Tonneins est le premier arrêt sur la ligne pour le TER qui quitte Agen à 6 h 13. Hier matin, comme presque tous les jours, le train attendu à 6 h 34 avait déjà dix minutes de retard en raison des travaux sur la voie entre les deux gares.
« Frein à l’embauche »
Dans les wagons, tout le monde se connaît. La plupart des voyageurs sont des habitués. Ils essayent de dormir encore un peu, ils lisent, ils tricotent, ils bavardent, indifférents aux premières lueurs du jour qui se lève. À chaque arrêt, les wagons, presque vides au départ, se remplissent : Marmande, La Réole, Langon, Cérons, Beautiran. Puis Bordeaux, enfin.
« Le matin, quand on arrive à l’heure, on se demande pourquoi », ironise Christelle, qui s’installe presque tous les jours avec trente ou quarante-cinq minutes de retard à son bureau à Bordeaux-Lac, de l’autre côté de la ville. « Si le train est en retard, les correspondances deviennent plus compliquées avec le tram et le bus. Il faut que je rattrape le temps perdu en fin de journée. Et il n’y a que deux TER pour rentrer : 17 h 20 et 19 h 34. Une fois ou deux par semaine, j’arrive chez moi vers 21 heures. Cela commence à peser. »
Surtout que les chefs et les collègues ne sont pas toujours compréhensifs. « On n’arrête pas de se prendre des réflexions du genre : ”Vous le faites exprès” ou “Pourquoi vous n’habitez pas Bordeaux, ce serait plus simple ?” » s’agace une femme, qui affirme tenir un tableau de tous les retards depuis le début de l’année.
Son voisin approuve sans réserve : « Tous ces retards ne sont pas bien perçus. C’est normal. On en est à se demander si ça ne deviendra pas un frein à l’embauche, parce que les patrons vont finir par hésiter à recruter quelqu’un qui habite un peu loin et utilise le train pour se rendre au travail.»

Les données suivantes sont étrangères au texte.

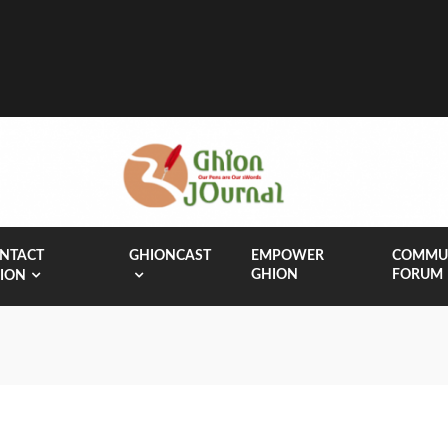
NTACT
GHIONCAST
EMPOWER
COMMU
GHION
FORUM
ION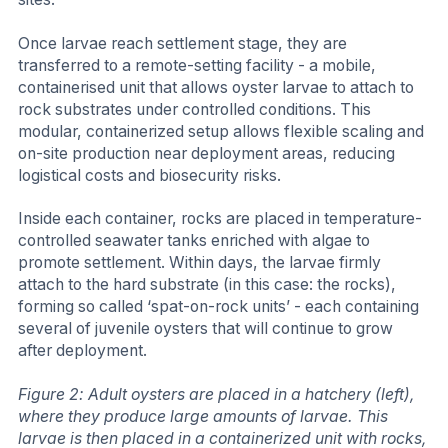
Once larvae reach settlement stage, they are
transferred to a remote-setting facility - a mobile,
containerised unit that allows oyster larvae to attach to
rock substrates under controlled conditions. This
modular, containerized setup allows flexible scaling and
on-site production near deployment areas, reducing
logistical costs and biosecurity risks.
Inside each container, rocks are placed in temperature-
controlled seawater tanks enriched with algae to
promote settlement. Within days, the larvae firmly
attach to the hard substrate (in this case: the rocks),
forming so called ‘spat-on-rock units’ - each containing
several of juvenile oysters that will continue to grow
after deployment.
Figure 2: Adult oysters are placed in a hatchery (left),
where they produce large amounts of larvae. This
larvae is then placed in a containerized unit with rocks,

« Ça devient inacceptable. »
« Des fois, je me dis que ce n’est même pas la peine d’y aller », soupire une jeune fille montée en gare de Langon. Apprentie dans un centre de formation de Bordeaux, elle est rarement sur place à 8 h 30 quand les cours commencent. « Le pire, c’est quand il y a des travaux pratiques. Si on est en retard, on n’a pas le droit de rentrer dans la salle. » Dans le train, ceux qui habitent le plus loin de Bordeaux se lèvent tous les jours à 5 heures ou 5 h 30 et passent plus ou moins quatre heures dans les transports en commun, dont ils ont appris à connaître par cœur tous les horaires. « On peut très bien comprendre qu’il y ait des retards de temps en temps. Mais à ce point, ça devient inacceptable. Et quand on en parle à la SNCF, on nous dit : “Je vous comprends mais nous ne pouvons rien faire.” »
Les retards importants ne sont toutefois pas systématiques. Hier matin, le train annoncé en gare de Bordeaux à 7 h 34 est arrivé à 7 h 39. « Mais c’est souvent plutôt 7 h 55 », rectifie Françoise Leclerc, présidente de l’Association des usagers des transports publics du Sud-Gironde. « Le temps de retard moyen sur cette ligne, pour être gentille, on va l’évaluer à quinze minutes », soupire-t-elle.
Quinze minutes, c’était aussi le retard qu’affichait la veille dans le sens inverse le train en arrivant en gare d’Agen, un peu après 20 heures… Sauf que ce n’était pas un TER, mais un Intercités. » publié le 22 février 2012 dans Sud-Ouest.